April 7, 2021

This release (1.6) of the Cloudera Data Engineering (CDE) service on CDP Public Cloud introduces the new features and improvements that are described in this topic.

API keys

  • CDE users can now use API keys, managed using the CDP user management service (UMS), to interact with the CDE Jobs API using the command line.

Raw Scala code

  • Users can now submit jobs with raw Scala code, without compiling. These jobs run spark-shell to process the application file.

Diagnostic bundles

  • Admins can now access summary diagnostic logs directly on their local machine.
  • A new Diagnostic page has been added to the CDE Service details to generate and download the bundle.

Force TLS certificate renewal

  • CDE services older than 90 days will have expired TLS certificates. A new action has been added to the CDE service hamburger menu to renew the certificates and avoid access issues for DE users.

[Technical Preview] GANG scheduling

  • GANG is a new resource scheduling policy that overcomes scale-up challenges in situations where high rates of job submission lead to queuing. The new scheduling policy moves jobs off the queue in batches. This clears up the queue, forces scale-up of nodes to process the burst of incoming jobs, and reduces wait and startup time of jobs.
  • By default, GANG scheduling is disabled. It can be turned on for specific jobs by adding a new job-level configuration option.

_Supplied records_:
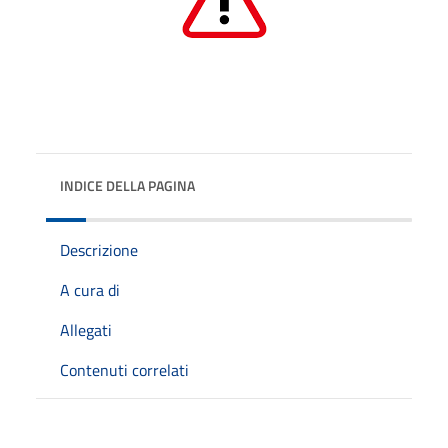
INDICE DELLA PAGINA
Descrizione
A cura di
Allegati
Contenuti correlati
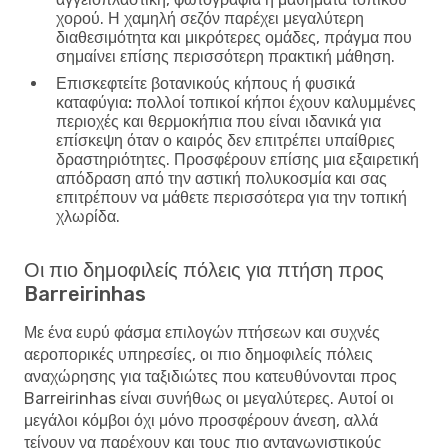
χορού. Η χαμηλή σεζόν παρέχει μεγαλύτερη
διαθεσιμότητα και μικρότερες ομάδες, πράγμα που
σημαίνει επίσης περισσότερη πρακτική μάθηση.
Επισκεφτείτε βοτανικούς κήπους ή φυσικά
καταφύγια:
πολλοί τοπικοί κήποι έχουν καλυμμένες
περιοχές και θερμοκήπια που είναι ιδανικά για
επίσκεψη όταν ο καιρός δεν επιτρέπει υπαίθριες
δραστηριότητες. Προσφέρουν επίσης μια εξαιρετική
απόδραση από την αστική πολυκοσμία και σας
επιτρέπουν να μάθετε περισσότερα για την τοπική
χλωρίδα.
Οι πιο δημοφιλείς πόλεις για πτήση προς
Barreirinhas
Με ένα ευρύ φάσμα επιλογών πτήσεων και συχνές
αεροπορικές υπηρεσίες, οι πιο δημοφιλείς πόλεις
αναχώρησης για ταξιδιώτες που κατευθύνονται προς
Barreirinhas είναι συνήθως οι μεγαλύτερες. Αυτοί οι
μεγάλοι κόμβοι όχι μόνο προσφέρουν άνεση, αλλά
τείνουν να παρέχουν και τους πιο ανταγωνιστικούς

_What is needed_: Please output the passage of the release notes starting at "This release (1.6)" and ending at "in this topic.", word for word. The data above can be set aside; none of it is needed.

_Result of the task_:
This release (1.6) of the Cloudera Data Engineering (CDE) service on CDP Public Cloud introduces the new features and improvements that are described in this topic.